**Written task 1**
Could you reproduce the D-Day commemoration passage below word for word, from "From Ranville there" up to and including "a Sunset Service."?
**Written task 2**
Could you write the next part of the passage below about the D-Day commemorations at Ranville and Benouville, picking up after its final sentence?
Passage provided Block Start
Then it was the 6th of June. The big day for the band, but also a big day for Stuart, and the Province of Durham. The day started with a service at Ranville Crossroads at a memorial for the Paratroopers who liberated Ranville. This was followed by a march, taking the dignitaries, veterans and the public to the church for a service. After a short break, the band then marched into Ranville War Cemetery to provide the music for the Service of Remembrance. Ranville War Cemetery contains many of the men of the 6th Airborne Division, who fell on D-Day and subsequent actions in the area. During this Service of Remembrance, which was fully supported by a large number of soldiers and officers from the Parachute Regiment on parade, as well as many veterans of D-Day, Stuart was called upon to perform the Last Post and Reveille for the Act of Remembrance. For Stuart, this was an honour and privilege to perform there and for such a special occasion.
From Ranville there was a rush back to Benouville, to form up to march to the memorial on the banks of the Caen Canal, yards from Pegasus Bridge, where those gliders landed 79 years before, where Major Howard and his men pressed forward and the first Allied Casualties of D-Day fell, where the liberation of Occupied Europe began, not on a beach, but at a bridge at 00:16 on the morning of the 6th of June. It was at this memorial at the Service of Remembrance, that Stuart, on behalf of the Provincial Grand Lodge of Durham and the Provincial Grand Master, John Paul Thompson, laid a wreath. From there it was a march to the 7th (Light infantry) Battalion, Parachute Regiment Memorial and service there. There was one performance left, a Sunset Service.
Passage provided Block End
Recorded data Block Start
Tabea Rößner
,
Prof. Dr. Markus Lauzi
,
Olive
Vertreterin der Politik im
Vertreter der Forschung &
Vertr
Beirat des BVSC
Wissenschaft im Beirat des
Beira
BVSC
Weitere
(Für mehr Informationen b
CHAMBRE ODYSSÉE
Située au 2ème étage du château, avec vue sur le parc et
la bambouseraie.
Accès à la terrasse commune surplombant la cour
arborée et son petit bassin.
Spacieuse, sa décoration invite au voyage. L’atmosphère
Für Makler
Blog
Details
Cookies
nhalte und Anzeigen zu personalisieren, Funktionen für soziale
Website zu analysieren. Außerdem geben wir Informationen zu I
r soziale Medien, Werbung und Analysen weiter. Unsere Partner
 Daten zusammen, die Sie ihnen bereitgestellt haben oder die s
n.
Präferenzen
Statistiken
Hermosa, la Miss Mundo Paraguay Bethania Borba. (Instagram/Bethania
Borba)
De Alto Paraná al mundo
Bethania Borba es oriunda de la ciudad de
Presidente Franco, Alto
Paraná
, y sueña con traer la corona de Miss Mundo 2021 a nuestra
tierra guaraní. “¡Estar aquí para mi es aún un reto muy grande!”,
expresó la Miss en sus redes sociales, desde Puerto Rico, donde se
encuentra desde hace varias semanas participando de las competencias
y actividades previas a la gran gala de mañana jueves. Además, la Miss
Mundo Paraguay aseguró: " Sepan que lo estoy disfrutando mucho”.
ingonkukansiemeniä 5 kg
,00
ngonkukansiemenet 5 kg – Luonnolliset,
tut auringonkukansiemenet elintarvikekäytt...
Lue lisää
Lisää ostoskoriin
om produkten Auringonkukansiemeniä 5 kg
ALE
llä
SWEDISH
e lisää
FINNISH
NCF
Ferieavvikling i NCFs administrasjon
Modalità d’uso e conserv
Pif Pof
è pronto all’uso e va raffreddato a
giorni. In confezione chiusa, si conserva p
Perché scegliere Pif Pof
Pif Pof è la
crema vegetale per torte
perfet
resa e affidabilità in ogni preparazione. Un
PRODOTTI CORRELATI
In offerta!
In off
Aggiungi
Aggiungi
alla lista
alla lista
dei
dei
Recorded data Block End
**Expected output 1**
From Ranville there was a rush back to Benouville, to form up to march to the memorial on the banks of the Caen Canal, yards from Pegasus Bridge, where those gliders landed 79 years before, where Major Howard and his men pressed forward and the first Allied Casualties of D-Day fell, where the liberation of Occupied Europe began, not on a beach, but at a bridge at 00:16 on the morning of the 6th of June. It was at this memorial at the Service of Remembrance, that Stuart, on behalf of the Provincial Grand Lodge of Durham and the Provincial Grand Master, John Paul Thompson, laid a wreath. From there it was a march to the 7th (Light infantry) Battalion, Parachute Regiment Memorial and service there. There was one performance left, a Sunset Service.

**Expected output 2**
For Stuart, it has been an honour to perform at the events. In total Stuart performed at 7 services, including Last Post at Ranville War Cemetery and Brucourt Cemetery, 6 parades and 2 concerts in 2 ½ days. Stuart has been invited back to join the Massed Bands of the Pegasus Memorial in both Ypres in October and in Normandy for the 80th Anniversary in June 2024.
The Provincial Grand Master’s wreath read:
“When you go home
Tell them of us and say
For your tomorrow
We gave our today
Always in our thoughts – Durham Freemasons.”